The common belief is that writing your own notes is the "serious" way and printed notes are the shortcut. That's not it. It's a trade-off between retention and time, and which one matters more depends on how close your exam is.
Writing your own helps many students retain better, and some genuinely enjoy it.
But it's slow. With an exam close, hand-writing every chapter can cost you the revision time you needed more. As time shrinks, the opportunity cost of writing your own notes gets much higher. Printed or handwritten notes from the faculty save that time, and for students who hate writing (a completely valid preference), they're the better tool, not the lazy one.
Whatever you pick, notes exist for revision. Don't judge notes by how they look. Judge them by whether you'd want them on your desk the night before the exam.
Ask Yourself
- Do I retain better by writing, or does writing just eat time I don't have?
- How many months do I have? The less time, the more printed notes make sense.

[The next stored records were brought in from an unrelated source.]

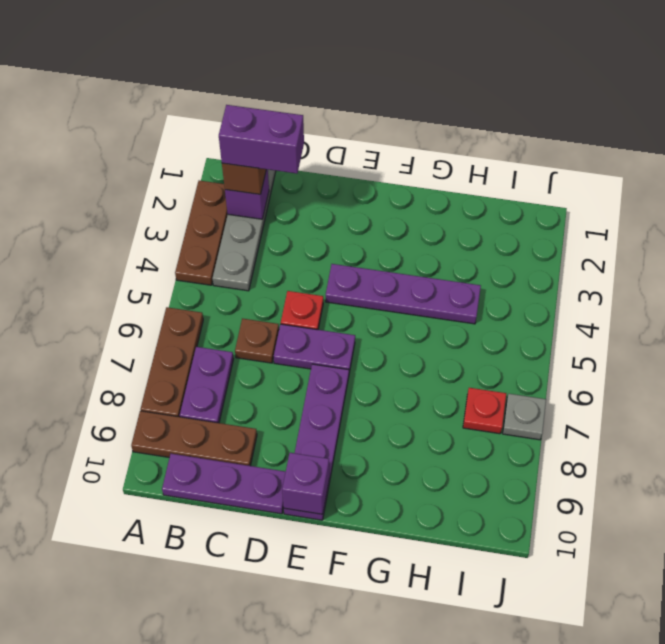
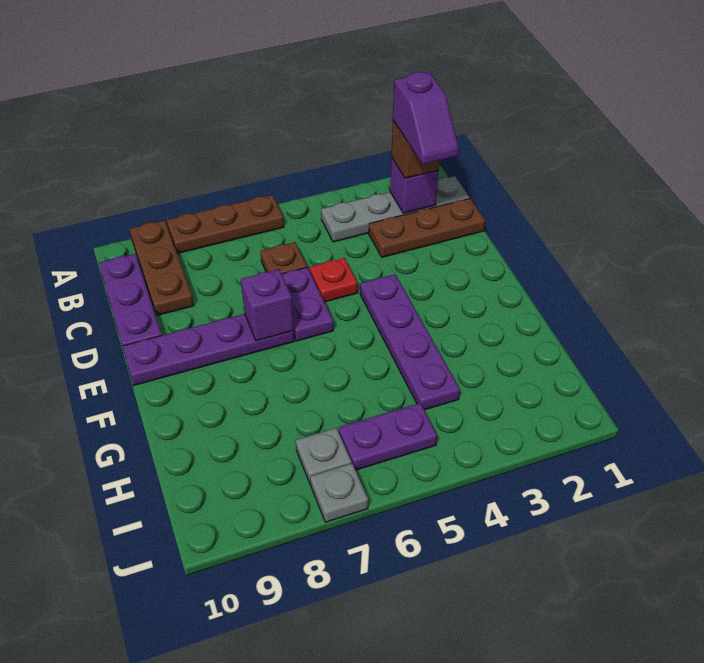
brown 1x3 plate [175,181,228,285] -> brown 1x3 plate moved to [369,198,485,257]
purple 1x2 brick [219,105,304,174] -> purple 1x2 slope [393,72,459,164]
purple 1x2 plate [180,347,233,423] -> purple 1x2 plate moved to [339,403,437,470]
purple 1x1 brick [282,453,329,514] -> purple 1x1 brick moved to [241,269,294,341]
red 1x1 plate [463,388,506,434] -> grey 1x1 plate [296,428,352,484]

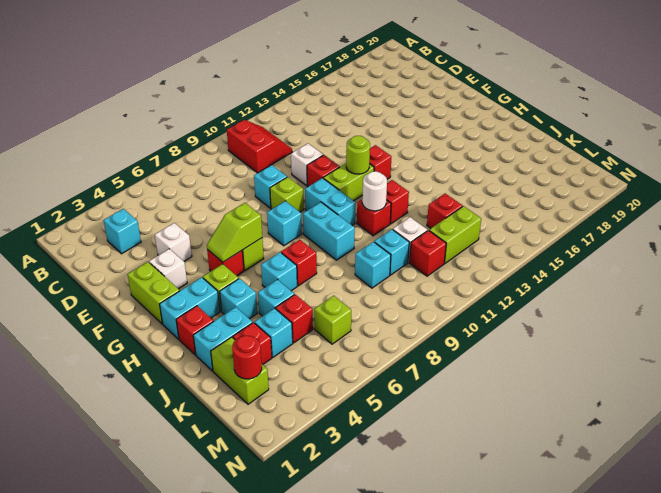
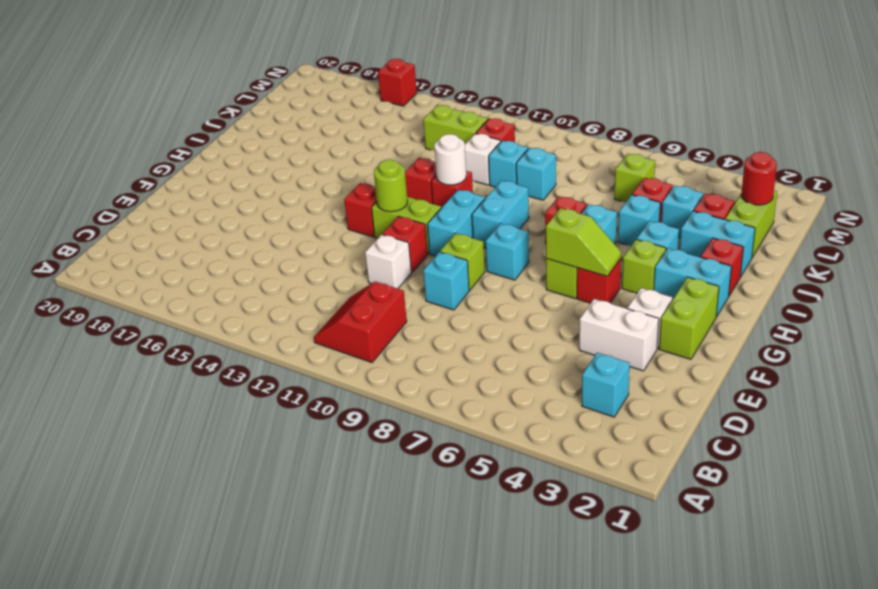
white 1x1 brick [155,223,192,261] -> white 1x2 brick [579,299,659,371]
red 1x1 brick [427,194,463,228] -> red 1x1 brick moved to [378,59,417,106]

- Could I revise from these notes alone, months later, without the lecture?
Red Flags
- You're planning to write full notes, but you already know you'll run out of time and stop halfway.
- Reviewers say the notes are thin or only usable while watching the lecture, not for standalone revision.
Relevant Careviews Ratings
Study Material & Notes · Revision Quality
One sentence to remember
Notes are for the version of you revising in the last month, not the one taking them today.